Sue was not a Christian. Not in any sense of the word. But something deep down inside of me drew her, despite the chaotic mess on the outside. To my astonishment, one day she showed up at my church. She bought a Bible and asked me where to read. And to my utter and eternal surprise, Sue and her husband and her son gave their lives to my same Savior! I watched in wonder as they were all baptized together.

 

Sue had seen me at my worst. Not a fake smile in sight. I wasn’t strong; I was incredibly fragile. I wasn’t nice; I reacted wrongly in my fear. And I certainly wasn’t an example to pattern her life after. I was a sniveling mess! Yet still, that Spirit of the living God, buried deep beneath the layers of my grieving, showed up just enough to intrigue her and to draw her to Himself.

Ruth watched Naomi grieve. She heard her rant and rave. She smelled her fear and touched her tears. And something inside of Ruth connected at some visceral level to the spirit of Yahweh buried deep within Naomi’s suffering soul. She wasn’t insular in her suffering. Instead, Naomi’s keening drew her closer to the One she knew as the Creator of life, Elohim.

 

And Ruth felt Him too.

 

In fact, through the mess of Naomi’s transparency, Ruth detected the faintest whiff of something real.

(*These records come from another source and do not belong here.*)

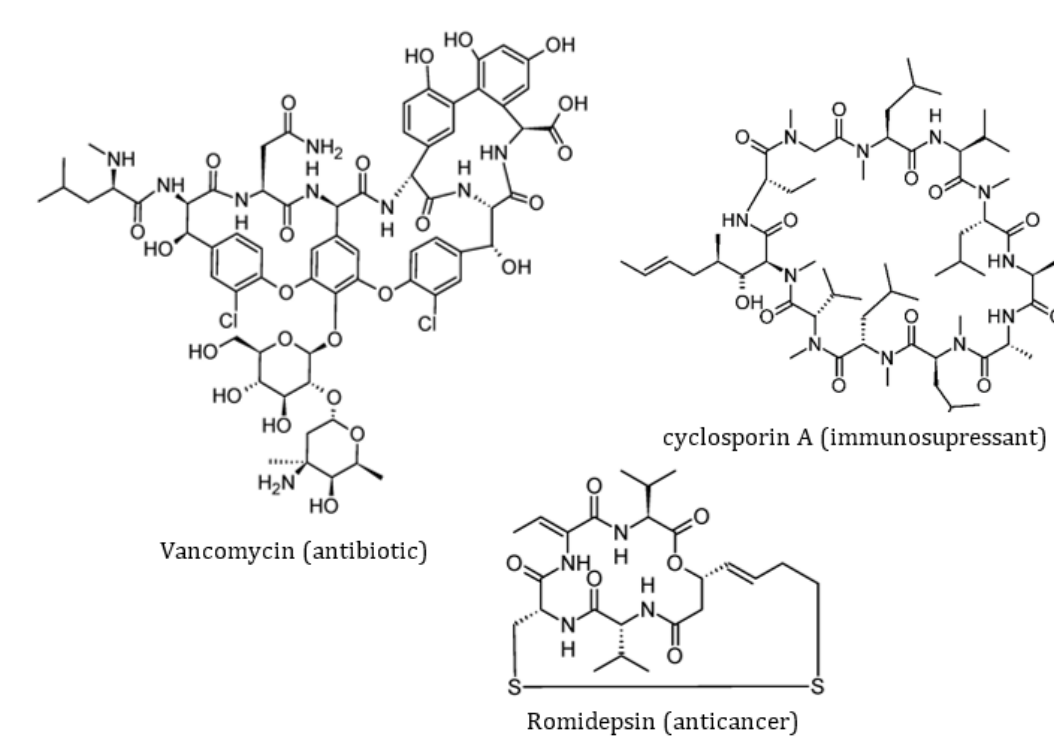
Figure 1. Cyclopeptide-derived microbial NPs as therapeutic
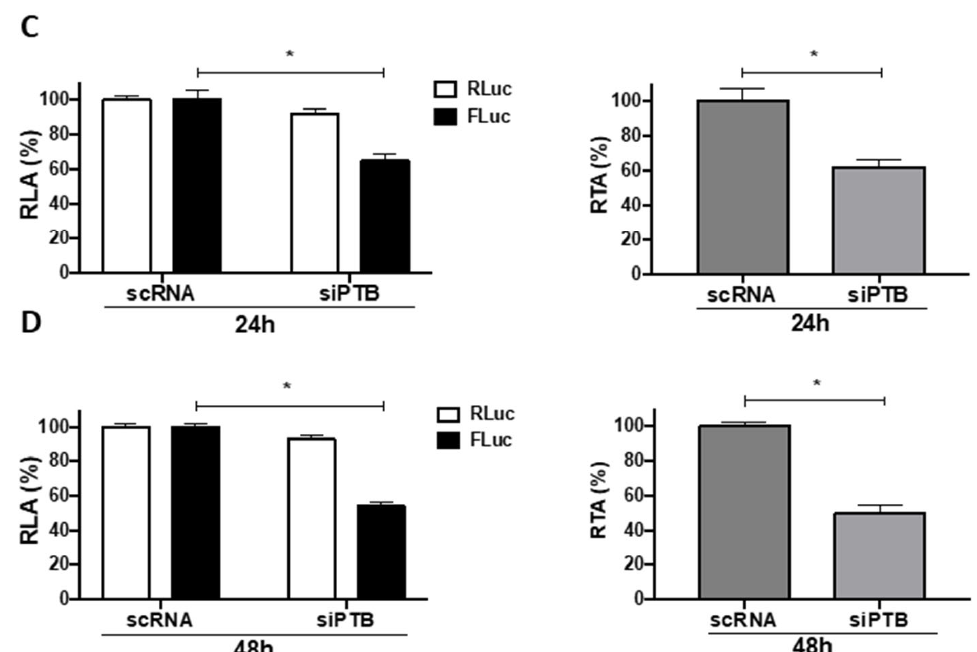
Figure 1. PTB1 binds to the 5 (cid:48) UTR of the HCV mRNA and modulates HCV IRES activity. ( A ) Binding curves of 32 P-labeled in vitro synthesized HCV 5 (cid:48) UTR ( (cid:78) ), EMCV 5 (cid:48) UTR ( • ), or HIV-1 5 (cid:48) UTR ( (cid:4) ) to purified His-PTB1 [38,56]. Data were fitted to the non-linear regression curve for specific binding with Hill slope. ( B , C ) HuH-7 cells were transfected with a scrambled (sc) RNA or a siRNA designed to target PTB mRNA(siPTB), together with the dl HCV IRES plasmid, as indicated in Material and Methods. ( B ) Upper panel: Schematic representation of the Renilla luciferase (RLuc) and firefly luciferase (FLuc) bicistronic constructs used in this study. Knockdown of PTB 24 and 48 h after transfection was confirmed by Western blotting (lower panel) using an anti-PTBP1 antibody. ( C , D ) RLuc and FLuc activities were measured 24 h ( C ) and 48 h ( D ) post-transfection and expressed relative to the scRNA control set to 100% (RLA: relative luciferase activity, left panels) or as relative translational activity (RTA), which corresponds to the [FLuc/RLuc] ratio (right panel). Values shown are the means ( ± SEM) of eight independent experiments, each conducted in duplicate. Statistical analysis was performed by the ANOVA test, followed by Sidak’s multiple comparisons tests; * p < 0.05 vs. the negative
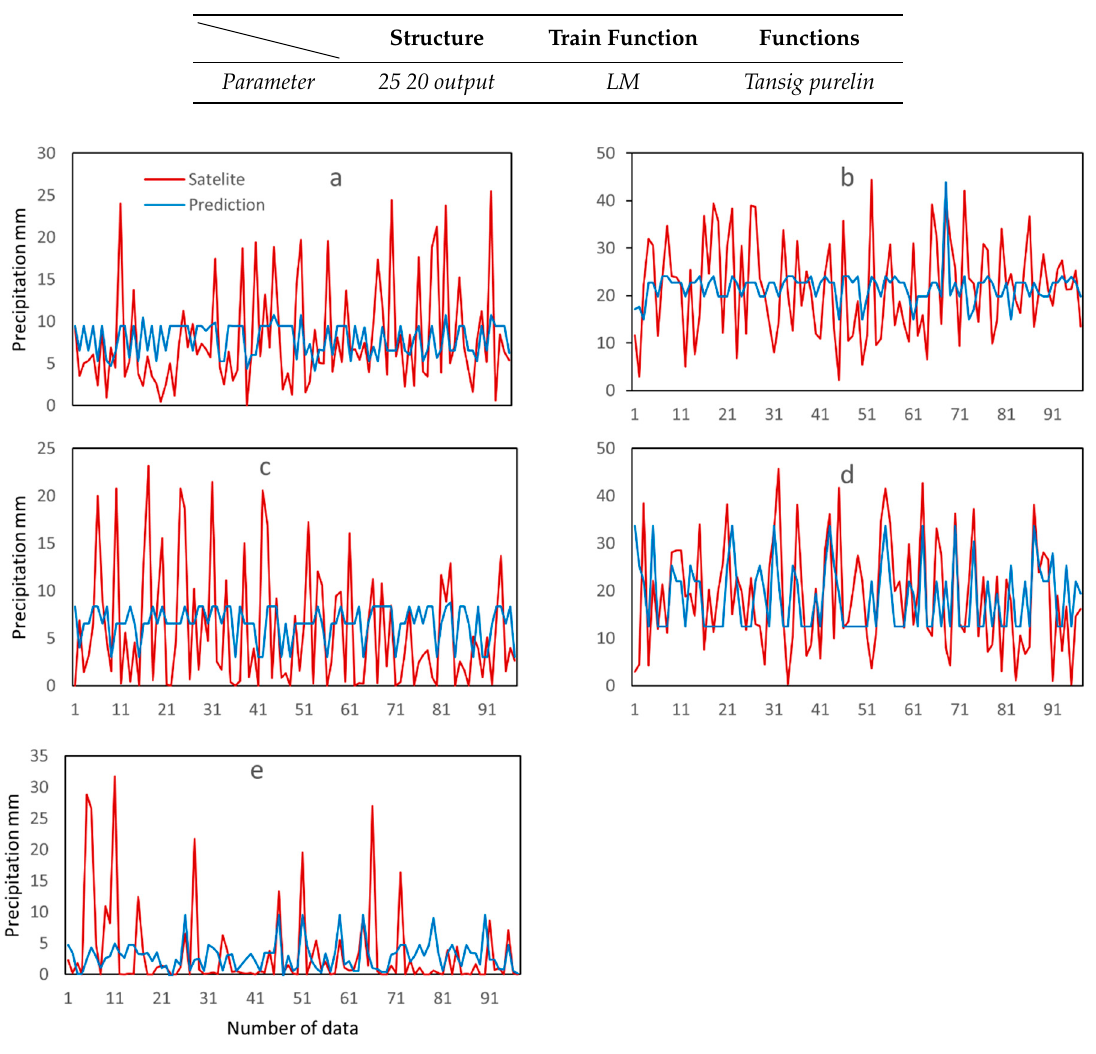
Table 2. Characteristics of the artificial neural network (ANN).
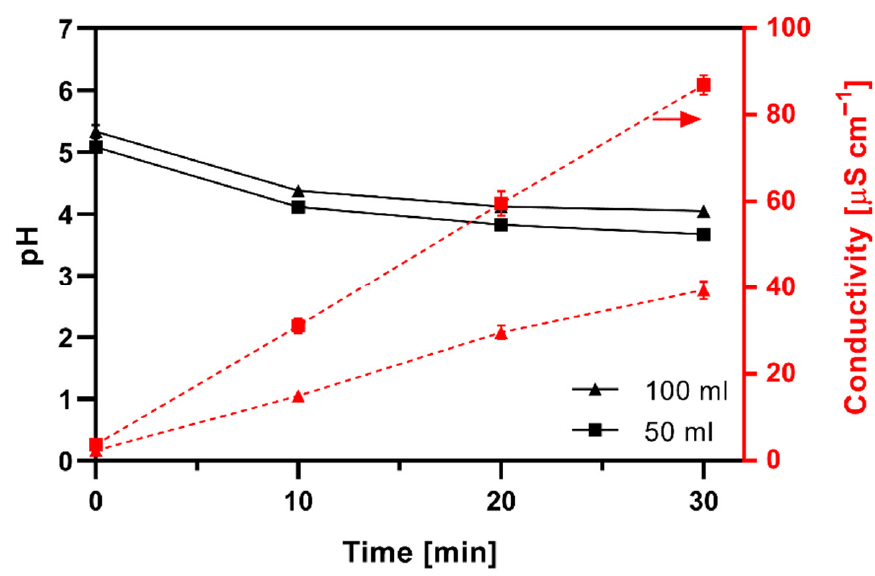
Figure 3. Variation of pH and electrical conductivity of PAW as a function of treatment time (min) with plasma for two sample volumes (50 and 100 mL). Two-way ANOVA, p < 0.05.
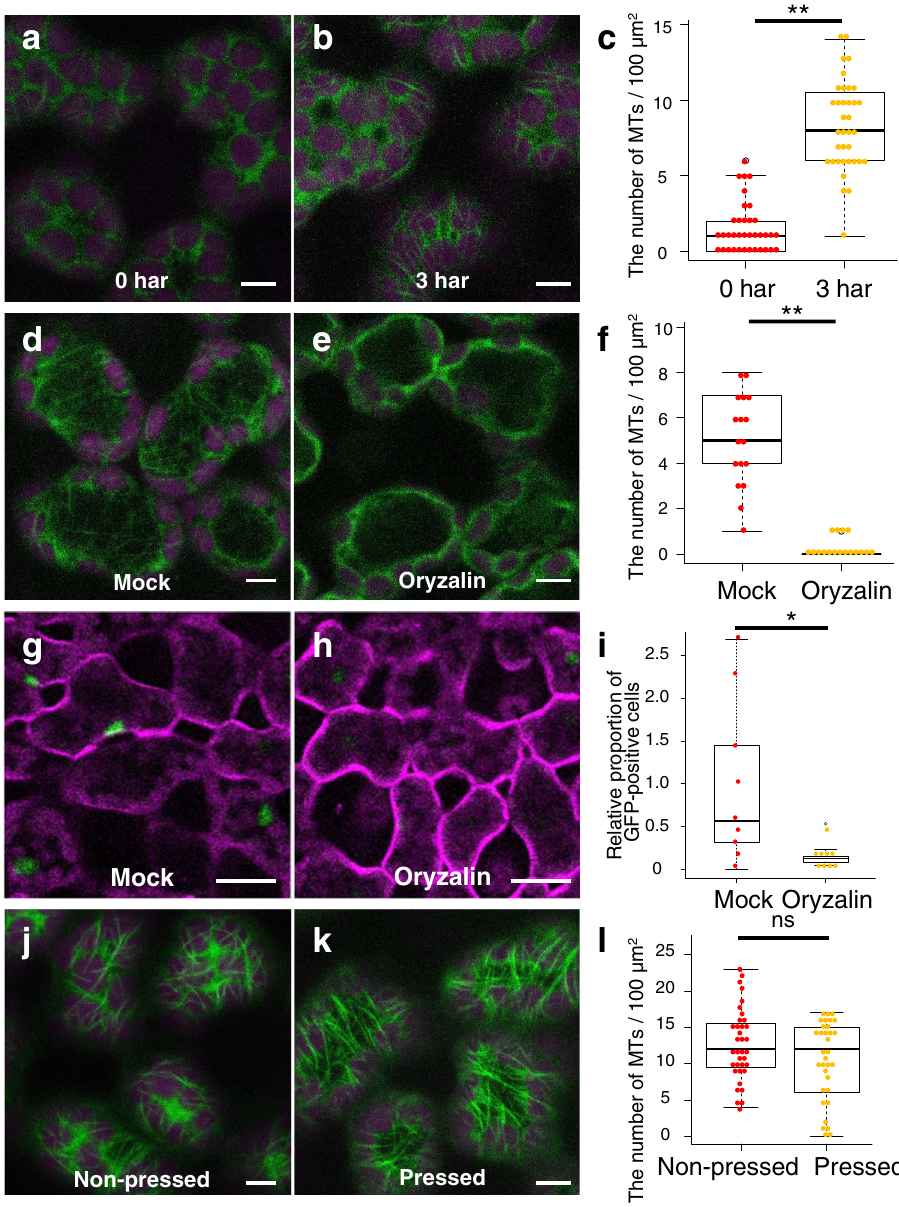
Fig.3|Corticalmicrotubuleformationwasrequiredfor ATML1 derepressionin the outermost mesophyll. a , b 35S-GFP-TUA6 signals in mesophyll cells of 9-day- oldseedlingswereobserved rightafter( a )andthreehoursafter( b )removalofthe epidermis (0harand 3 har, respectively; har, hour after removalofthe epidermis). c Quanti fi cation of the cortical microtubule (MT) density in mesophyll cells of 9- day-old 35S-GFP-TUA6 seedlings at0 harand 3 har. n =36 cells from 12 biologically independent leaves (three cells from each leaf). Two-tailed Welch ’ s t-test was used (** P <0.01). d , e GFP-TUA6 protein localization in mesophyll cells of 9-day-old seedlings grown in liquidMSmedium supplementedwith 0.1%DMSO ( d ;Mock)or 30 µ M oryzalin ( e ; Oryzalin) for three hours after epidermis removal. f The cortical microtubule density in the outermost mesophyll cells was quanti fi ed in mock and oryzalin-treated 35S-GFP-TUA6 leaves at three har. n =18 cells from six biologically independent leaves (three cells from each leaf). Two-tailed Welch ’ s t -test was used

And she determined to have it.

“We have,” observed the apostle Paul, “this treasure in earthen vessels, so that the surpassing greatness of the power will be of God and not from ourselves…”

 

And so it is in His Kingdom.

 

He draws hearts to Himself

 

in spite of ourselves…

 

In spite of our weakness.

 

And maybe because of our pain.

 

And that, my dear friends is all a story of His amazing grace!

From my heart,

Diane

 

 

 

ETC

An Empty Womb

Even the word sounds bleak: barrenness. Whoever came up with such a nasty word? And Webster’s definition is brutal: Incapable of producing offspring, not productive, habitually failing to fruit.

 

Sounds like a disease!

 

A woman’s identity and significance throughout history has been wrapped up in her ability to conceive and bear children. For women unable to have children in our times, the emotional pain can be excruciating. Yet for women in Ruth and Naomi’s culture, infertility could prove disastrous.

 

“The barren woman joins the widow in the margins of society…displacement is a sure short road to poverty - or worse,” writes Carolyn James.

 

While society worked against the childless woman, God kept busy helping them. He left us with stories of women who chose not to cave in to the stigma of barrenness - women God used beautifully to bring honor to Himself.

 

Is there an area of your life that feels barren? Unfruitful? Like a failure? Search out the stories of these “holy women from…former times…who hoped in God.” Watch their stories unfold in fruitfulness as they relied on Him alone to use the brokenness of their lives to bring His story to a hurting world.

 

Sarah........Genesis 11v30

Hannah.......1 Samuel 1v2

Rebekah......Genesis 25v20, 26

Rachel.......Genesis 30v1, 22

Elizabeth....Luke 1v7

 

 

 

 

Words

Bo: “And he went into her.”

This simple word holds a world of implications. It is the fourth most frequently used verb in the Old Testament, generally meaning to go or enter or arrive. With just one added preposition it takes on the meaning found in our reading and used frequently through out the biblical narrative: to have sexual intercourse.

 

God leaves very little to our imaginations. No fading lights or subtle hints. The Hebrew Bible would not qualify for a G-rating. Boaz drew Ruth away from the well-meaning crowd, took her to his home, and loved her as a man loves a woman. And from that love comes the lineage of our Lord Jesus Christ.